"""

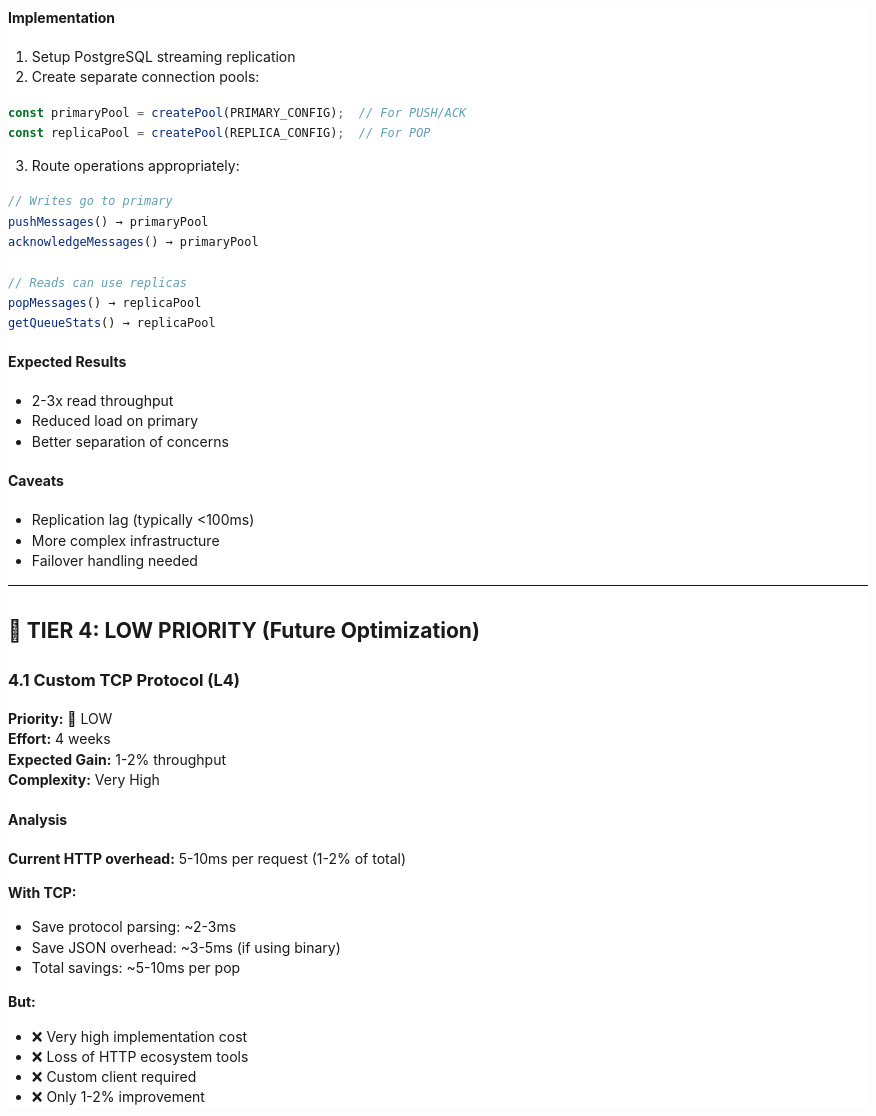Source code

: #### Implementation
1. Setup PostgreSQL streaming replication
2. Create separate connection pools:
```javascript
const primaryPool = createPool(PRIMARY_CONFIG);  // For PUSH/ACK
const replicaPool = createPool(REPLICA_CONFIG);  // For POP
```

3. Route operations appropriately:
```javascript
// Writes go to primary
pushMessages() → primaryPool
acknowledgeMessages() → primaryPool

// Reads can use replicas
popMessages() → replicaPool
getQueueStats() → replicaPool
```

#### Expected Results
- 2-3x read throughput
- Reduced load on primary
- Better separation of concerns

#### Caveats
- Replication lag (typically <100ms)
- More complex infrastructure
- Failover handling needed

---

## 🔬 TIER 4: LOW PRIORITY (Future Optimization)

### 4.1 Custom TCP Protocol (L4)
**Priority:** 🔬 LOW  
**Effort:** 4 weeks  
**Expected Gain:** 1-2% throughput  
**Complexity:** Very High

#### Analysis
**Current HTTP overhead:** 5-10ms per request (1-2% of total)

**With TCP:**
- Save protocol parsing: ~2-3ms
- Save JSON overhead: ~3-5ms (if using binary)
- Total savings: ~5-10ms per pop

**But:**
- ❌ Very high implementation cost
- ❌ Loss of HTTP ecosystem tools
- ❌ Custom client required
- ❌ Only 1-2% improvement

"""

:: Prompt ::
Write out, exactly and with no pictures, the lines of the data from the first through the line containing "- Save protocol parsing: ~2-3ms".

:: Response below ::
Source code

: #### Implementation
1. Setup PostgreSQL streaming replication
2. Create separate connection pools:
```javascript
const primaryPool = createPool(PRIMARY_CONFIG);  // For PUSH/ACK
const replicaPool = createPool(REPLICA_CONFIG);  // For POP
```

3. Route operations appropriately:
```javascript
// Writes go to primary
pushMessages() → primaryPool
acknowledgeMessages() → primaryPool

// Reads can use replicas
popMessages() → replicaPool
getQueueStats() → replicaPool
```

#### Expected Results
- 2-3x read throughput
- Reduced load on primary
- Better separation of concerns

#### Caveats
- Replication lag (typically <100ms)
- More complex infrastructure
- Failover handling needed

---

## 🔬 TIER 4: LOW PRIORITY (Future Optimization)

### 4.1 Custom TCP Protocol (L4)
**Priority:** 🔬 LOW  
**Effort:** 4 weeks  
**Expected Gain:** 1-2% throughput  
**Complexity:** Very High

#### Analysis
**Current HTTP overhead:** 5-10ms per request (1-2% of total)

**With TCP:**
- Save protocol parsing: ~2-3ms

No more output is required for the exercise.